Десять лет – зенит моей жизни, возраст зрелого детства. Счастье мое было беспредельно, но вместе с ним разрасталась тревога – я слышала вдали зловещий колокольный звон. До тайных бурь пубертата было еще далеко, но призрак отъезда маячил все настойчивее.
Это был мой последний год в Нью-Йорке. Двенадцать месяцев – и все. Привкус близкого конца придавал особую терпкость всему, что меня окружало, будил во мне лирическую, щемящую тоску. Ностальгический оркестр уже настраивал инструменты.
Отцу сообщили, что будущим летом его переведут в Бангладеш. Впервые в жизни он будет назначен послом. Он очень обрадовался этому, а еще больше тому, что наконец-то уйдет из ООН, где ему было так скучно.
Мы заранее знали, что Бангладеш, самая бедная страна в мире, будет полной противоположностью Нью-Йорку. В профилактических целях я удвоила порции виски. Предусмотрительность никогда не мешает.
Я слишком привыкла к тому, что жизнь – это сплошное наслаждение, приправленное спиртным, украшенное балетом и расцвеченное мюзиклами на фоне небоскребов Манхэттена.
Лучше было не думать о крайней нищете страны, в которую нам предстояло попасть.
Мы с Жюльеттой дружно пустились в загул. В прошлые годы на Хэллоуин мы без особых затей изображали ведьм или гейш. На этот же раз, в честь последнего в нашей жизни Хэллоуина, Жюльетта нарядилась тамплиером в стиле модерн, а я – марсианской пагодой. Мы бродили по темным улицам, горланя дикие песни и нападая с мечом на прохожих.
Жюльетта решила, что надо потратить в Нью-Йорке все наши скудные сбережения.
– В Бангладеш, – сказала она, – будет нечего покупать!
Мы разбили свои копилки и пропивали содержимое по барам, заказывая айриш-кофе, виски со льдом и коктейли с такими названиями, что язык сломаешь. А дома еще добавляли зеленого шартреза, который сестра пышно именовала абсентом. Инге угощала нас сигаретами, от которых мы становились еще раз в пять пьянее. В лицее меня мутило с перепоя.
– Вот это жизнь! – говорили мы хором.
Отъезд из Нью-Йорка означал разлуку с лучшими подругами. Мари и Розлина стали мне вдвое милее. Мы клялись в вечной любви, обменивались кровью, ногтями, волосами.

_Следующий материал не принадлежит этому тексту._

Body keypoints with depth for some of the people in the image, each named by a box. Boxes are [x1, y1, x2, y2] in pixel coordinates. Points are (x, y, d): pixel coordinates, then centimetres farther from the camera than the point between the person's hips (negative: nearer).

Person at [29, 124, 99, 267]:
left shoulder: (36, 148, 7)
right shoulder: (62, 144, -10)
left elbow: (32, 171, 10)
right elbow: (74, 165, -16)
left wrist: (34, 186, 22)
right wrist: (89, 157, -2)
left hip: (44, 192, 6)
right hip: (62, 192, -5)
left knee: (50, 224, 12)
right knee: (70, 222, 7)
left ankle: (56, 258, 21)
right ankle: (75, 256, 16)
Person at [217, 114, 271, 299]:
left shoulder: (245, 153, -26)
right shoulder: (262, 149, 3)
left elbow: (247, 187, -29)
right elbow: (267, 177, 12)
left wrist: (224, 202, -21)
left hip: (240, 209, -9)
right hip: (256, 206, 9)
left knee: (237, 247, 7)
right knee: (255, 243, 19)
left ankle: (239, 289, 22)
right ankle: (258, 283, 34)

Прощание было долгим, как в опере, – оно растянулось на месяцы. Мы восхваляли свой пыл, сокрушались по поводу неизбежной разлуки, рассказывали, какие жертвы принесем друг для друга («когда ты уедешь, я больше никогда в жизни не буду есть фисташкового мороженого»), выискивали в книгах громкие слова, достойные надвигающейся трагедии («…что народится ночь и снова в вечность канет…» [13] ), сцеплялись ногами под столом во время уроков.
Мари и Розлина говорили, что останутся безутешными вдовами. Будут носить по мне траур и посыплют головы пеплом. По доброте своей я их заранее жалела и заклинала дружить между собой, чтобы жизнь без меня была не так мучительна. Пусть в память обо мне хранят верность друг другу.
Всю эту чушь я городила совершенно серьезно. Расписывала маме, как страшно будут страдать мои бедные подруги, когда я их покину. Вместо ответа мама повела меня на «Cosi fan tutte» [14] . Мне очень понравилось, но намека я не поняла. Потому что я-то и правда собиралась любить их до гроба.
Однажды вечером, когда я в очередной раз заливала неукротимую жажду, глотая воду стакан за стаканом, мама, молча наблюдавшая за мной, вдруг взяла меня за руку, не дав поднести стакан ко рту:
– Хватит.
– Но я хочу пить!
– Нет. Ты выпила пятнадцать стаканов за четыре минуты. Лопнешь.
– Не лопну я. Я умираю от жажды.
– Ничего, пройдет. А сейчас достаточно.
Гнев вскипел во мне, как цунами. Накачиваться водой было для меня отрадным священнодействием, и это никому не мешало. Не было ничего приятнее этого занятия, которое доказывало, что бывает на свете поистине неистощимая щедрость. В мире, где все строго отмерено, где самые большие порции казались мне жалкими крохами, единственным доступом к бесконечности была вода, открытый кран соединял меня с вечностью.